Claude did a great job on this part. I would never have been able to create character stories as immersive if I’d been writing by hand. If there’s one part I’d use AI for again, it’d be character generation.

4. The Website

Once I had the story, the clues, and the characters, I wanted an easy way to share what I’d created with my wife. Because Github Pages is easy and free, I had Claude write all the artifacts to disk using the File System MCP (this was honestly probably slower than just copy pasting TBH), and then used Claude Code to put together a quick Jekyll site.

5. Changes Based on Who Was Attending

Well, of course, not all 20 people ended up being able to come to the party. This meant that I needed to change some of the essential characters (the ones with clues in their Gala objectives) so that the genders would be right for the party. Claude Code made this a breeze. It was able to find all the pronouns, names, and relationships for these characters and change them throughout the website.

6. Prop Generation

A couple of the environmental clues were documents that I planned to create on my own. However, a couple days before the party, Anthropic dropped their document creation Skills (of course, we didn’t know they were Skills at the time). These made creating the props a delight. I was so happy to be able to create a convincing newspaper and page out of a book without having to lose my sanity with formatting in a word processor.

And with that, our party was ready to go!

7. Reflection

If I were to do it again, I’d probably make the mystery a little less obvious because the group of people we invited are all heavy strategy game players and they only got it wrong because they thought the true murderer was too obvious. I’d alos make the characters have the same first name as the person playing the role. People kept forgetting who was who when they heard the names of the characters in the scenario.

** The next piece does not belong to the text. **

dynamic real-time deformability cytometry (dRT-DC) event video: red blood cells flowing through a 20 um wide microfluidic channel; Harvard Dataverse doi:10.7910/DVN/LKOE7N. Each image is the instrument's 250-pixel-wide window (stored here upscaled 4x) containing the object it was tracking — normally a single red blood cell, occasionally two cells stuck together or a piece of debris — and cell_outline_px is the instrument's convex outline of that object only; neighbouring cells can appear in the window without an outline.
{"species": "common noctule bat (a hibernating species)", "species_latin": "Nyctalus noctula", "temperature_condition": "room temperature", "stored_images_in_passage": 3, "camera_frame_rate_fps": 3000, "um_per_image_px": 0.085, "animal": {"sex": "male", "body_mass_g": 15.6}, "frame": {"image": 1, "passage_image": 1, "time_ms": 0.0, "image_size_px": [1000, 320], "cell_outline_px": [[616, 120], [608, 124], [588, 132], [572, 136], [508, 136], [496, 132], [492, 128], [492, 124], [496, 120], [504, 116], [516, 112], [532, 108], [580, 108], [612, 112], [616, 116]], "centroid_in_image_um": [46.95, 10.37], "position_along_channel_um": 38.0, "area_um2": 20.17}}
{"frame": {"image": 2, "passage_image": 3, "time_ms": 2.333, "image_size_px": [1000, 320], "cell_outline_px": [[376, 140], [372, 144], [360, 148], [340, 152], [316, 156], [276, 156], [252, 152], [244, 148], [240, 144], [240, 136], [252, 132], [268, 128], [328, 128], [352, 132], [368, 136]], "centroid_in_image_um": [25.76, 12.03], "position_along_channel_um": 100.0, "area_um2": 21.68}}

I’d probably also try using Claude Code with specialized agents to generate things in parallel. I use it a lot for other projects, so it’s honestly a more comfortable interface for me.

Overall, the project still took at least 8 hours to complete. The result was awesome though. The party went well: everyone enjoyed their characters, accusations flew, and the murderer barely got away with it.

It was great fun, and I highly recommend using AI for a project like this. Check out the website if you’re interested in a deeper look at the results.